What is the dosage for quetiapine (Seroquel, Seroquel XR)?
- Immediate release quetiapine usually is taken two or three times daily.
- Extended release quetiapine is taken once daily.
- The dose usually is increased slowly over several days or weeks to achieve the desired effect.
- Quetiapine can be taken with or without food.
- The initial dose for bipolar disorder is 50 mg twice daily (100 mg/day) of immediate release quetiapine. The dose can be increased by 100 mg/day to a daily dose of 400 mg/day. Most patients respond to 400-800 mg/day. Doses greater than 800 mg/d have not been studied. The starting dose is 300 mg once daily and the target dose is 400-800 mg once daily when using extended release tablets.
- The initial dose for schizophrenia is 25 mg twice daily (50 mg/day) of immediate release tablets. The dose can be increased by 25-50 mg two or three times daily. The target dose is 300-400 mg/day in two or three doses. Patients respond to 150-750 mg/day, and doses greater than 800 mg/day have not been evaluated. The starting dose is 300 mg once daily and the target dose is 400-800 mg once daily when using extended release tablets.

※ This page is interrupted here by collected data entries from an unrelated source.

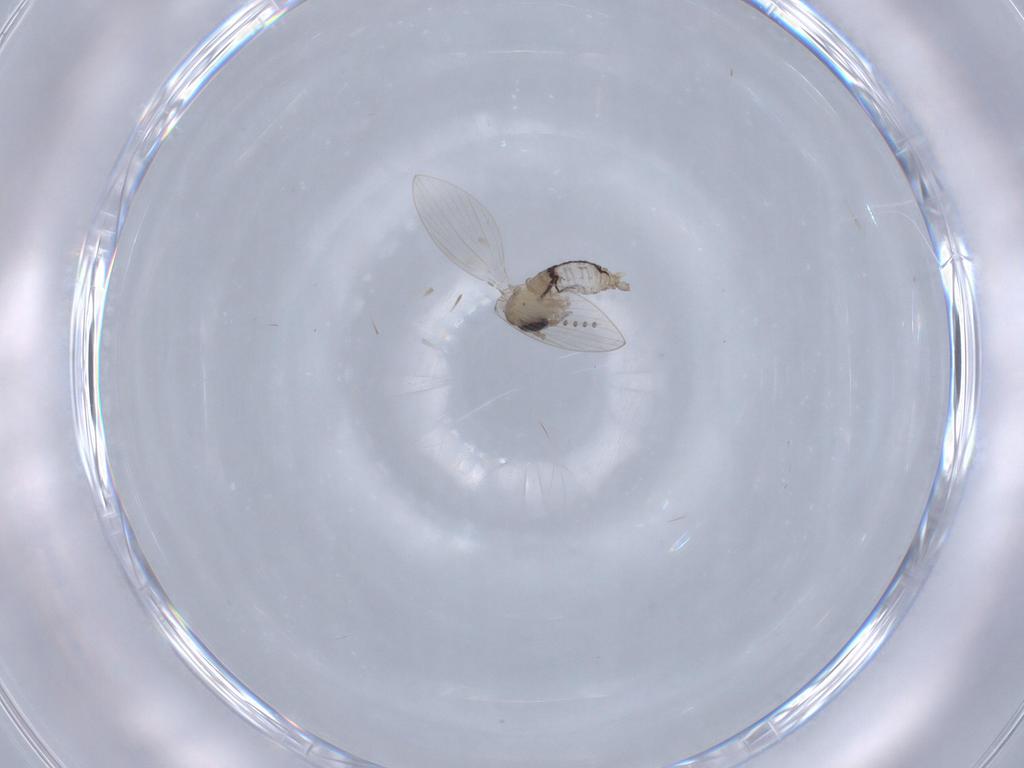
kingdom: Animalia
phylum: Arthropoda
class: Insecta
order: Diptera
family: Psychodidae
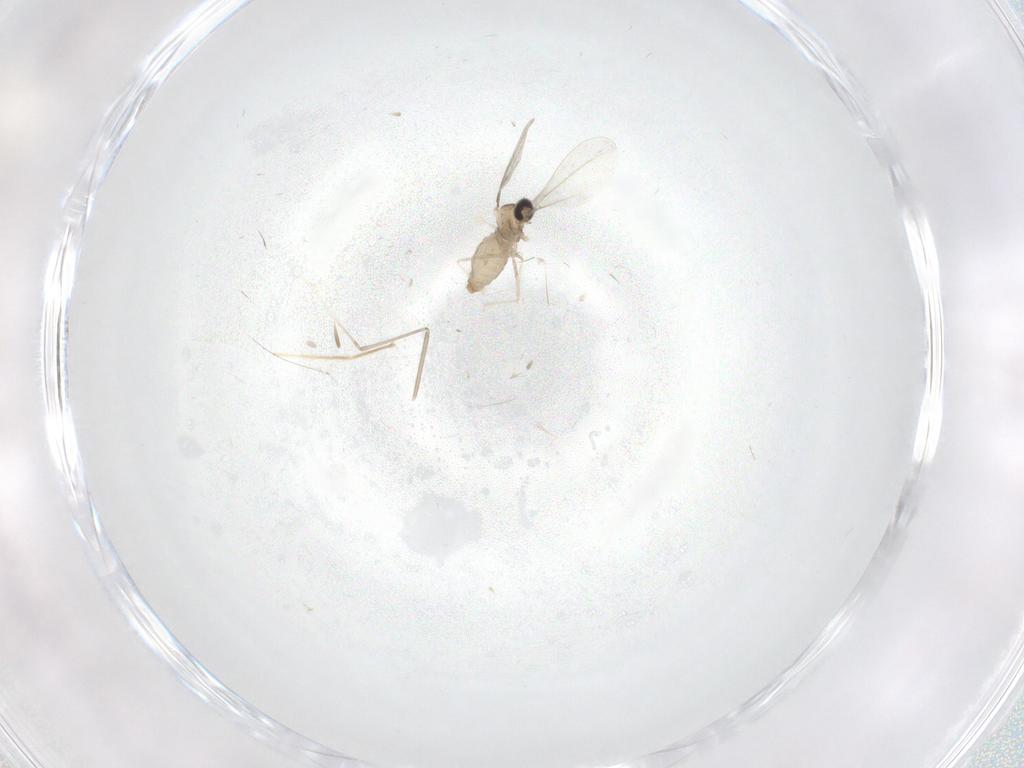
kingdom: Animalia
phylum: Arthropoda
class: Insecta
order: Diptera
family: Cecidomyiidae
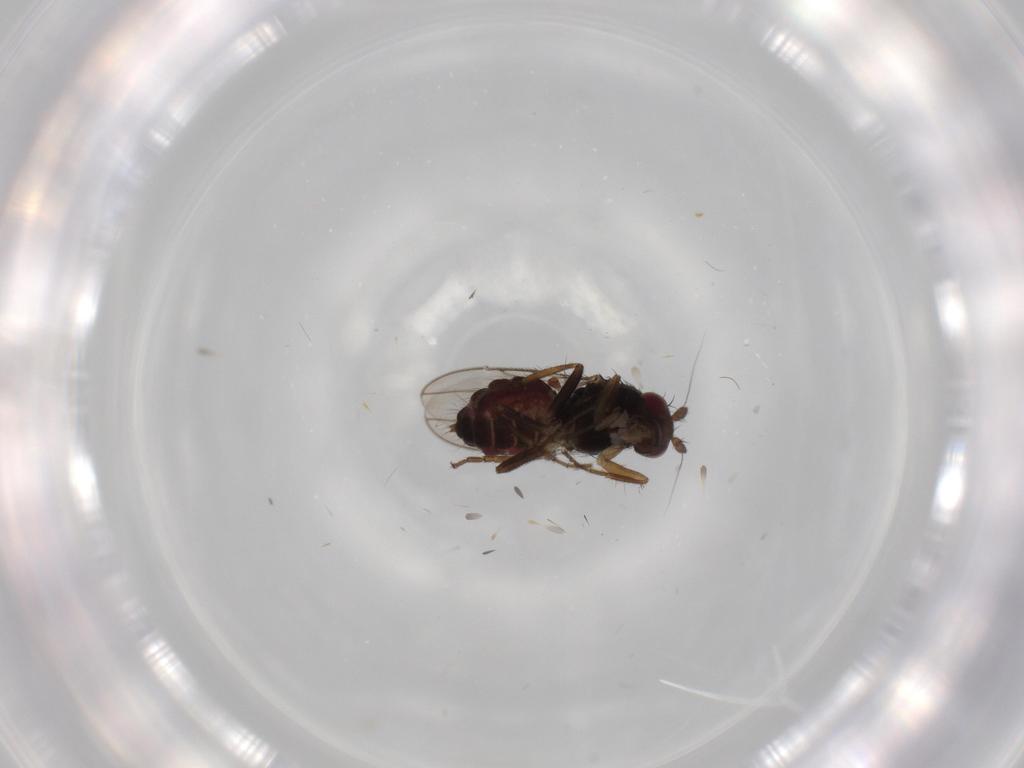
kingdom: Animalia
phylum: Arthropoda
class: Insecta
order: Diptera
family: Sphaeroceridae
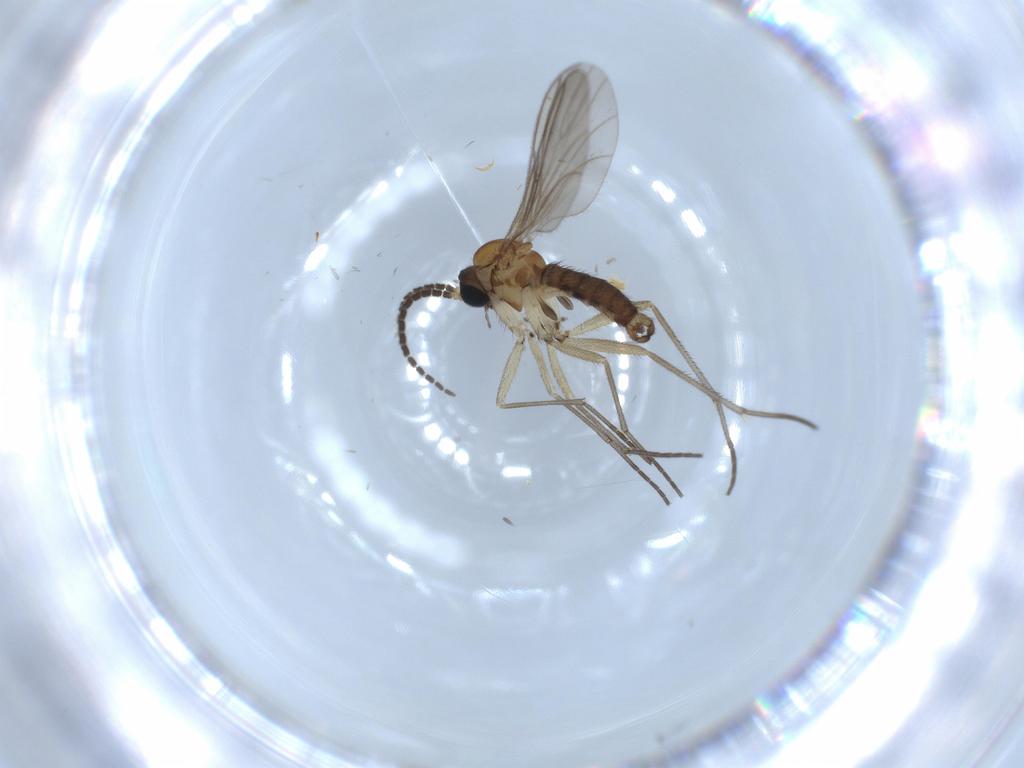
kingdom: Animalia
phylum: Arthropoda
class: Insecta
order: Diptera
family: Sciaridae
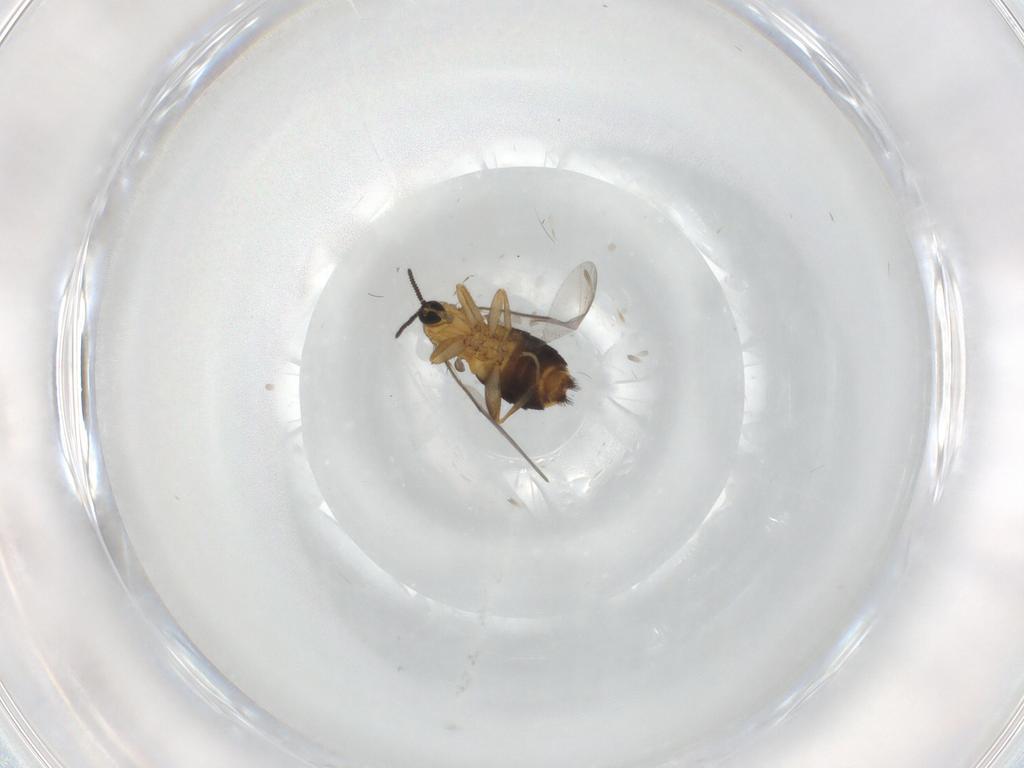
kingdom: Animalia
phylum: Arthropoda
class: Insecta
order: Diptera
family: Scatopsidae
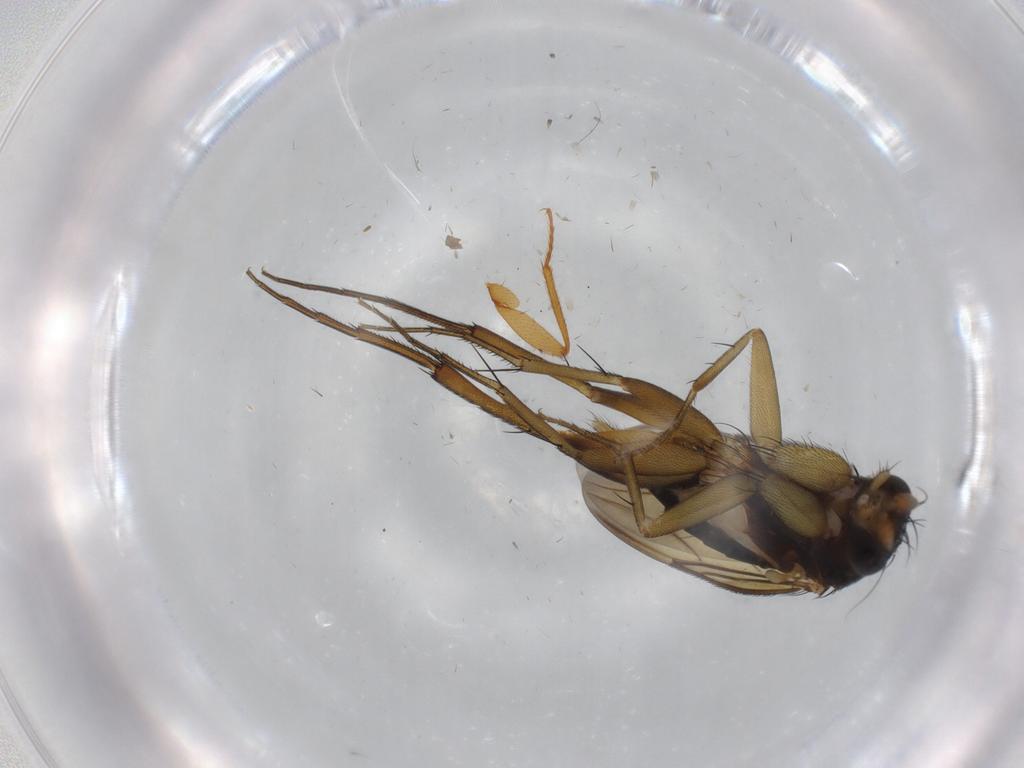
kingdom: Animalia
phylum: Arthropoda
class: Insecta
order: Diptera
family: Phoridae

- The dose range for treating major depression is 150-300 mg/day of extended release tablets. The starting does is 50 mg in the evening for 2 days increasing to 150 mg in the evening.
Which drugs or supplements interact with quetiapine (Seroquel, Seroquel XR)?
- Phenytoin (Dilantin) and thioridazine (Mellaril) markedly decrease the amount of Seroquel and Seroquel XR that is absorbed from the intestine and thereby reduces its effectiveness. Therefore, patients taking phenytoin or thioridazine may require higher doses of Seroquel and Seroquel XR.
- Seroquel and Seroquel XR can cause hypotension (low blood pressure) and therefore increase the blood pressure lowering effects of antihypertensive drugs and result in lower blood pressure.
- Seroquel and Seroquel XR can add to the sedating effects of other drugs that sedate. Such drugs include narcotic pain relievers (for example, oxycodone and acetaminophen [Percocet, Roxicet, Tylox, Endocet]), barbiturates, sedatives such as alprazolam [Xanax] and clonazepam [Klonopin], ethanol, and blood pressure drugs that can cause orthostatic hypotension, such as prazosin (Minipress) and terazosin (Hytrin).
- Seroquel and Seroquel XR is eliminated from the body by an enzyme in the liver called cytochrome P450 3A. There is a concern that drugs that strongly interfere with the enzyme may cause elevated and toxic levels of quetiapine, for example:
Is quetiapine (Seroquel, Seroquel XR) safe to use during pregnancy or while breastfeeding?
- There are no adequate studies of Seroquel and Seroquel XR in pregnant women. Studies in animals are inconsistent. Some studies suggest effects on the fetus and others show no effects. Seroquel and Seroquel XR should be used in pregnancy only if the physician feels that it is necessary and that the potential benefits justify the unknown risks.
- Seroquel and Seroquel XR is excreted in the milk of animals during lactation. Although it is not known if it is excreted in human milk, it is recommended that women taking Seroquel and Seroquel XR not breastfeed.
What else should I know about quetiapine (Seroquel, Seroquel XR)?
What preparations of quetiapine (Seroquel, Seroquel XR) are available?
- Tablets: 25, 50, 100, 200, 300 and 400 mg.
- Tablet (Extended Release): 50, 150, 200, 300 and 400 mg
How should I keep quetiapine (Seroquel, Seroquel XR) stored?
- Tablets should be stored at room temperature, 15 C to 30 C (59 F to 86 F).
How does quetiapine (Seroquel, Seroquel XR) work?
- Although the mechanism of action of quetiapine is unknown, like other atypical anti-psychotics, it inhibits communication among nerves of the brain. It does this by blocking receptors on the nerves for several neurotransmitters, the chemicals that nerves use to communicate with each other. It is thought that its beneficial effect is due to blocking of the dopamine type 2 (D2) and serotonin type 2 (5-HT2) receptors.
When was quetiapine (Seroquel, Seroquel XR) approved by the FDA?
- The FDA approved quetiapine in September 1997.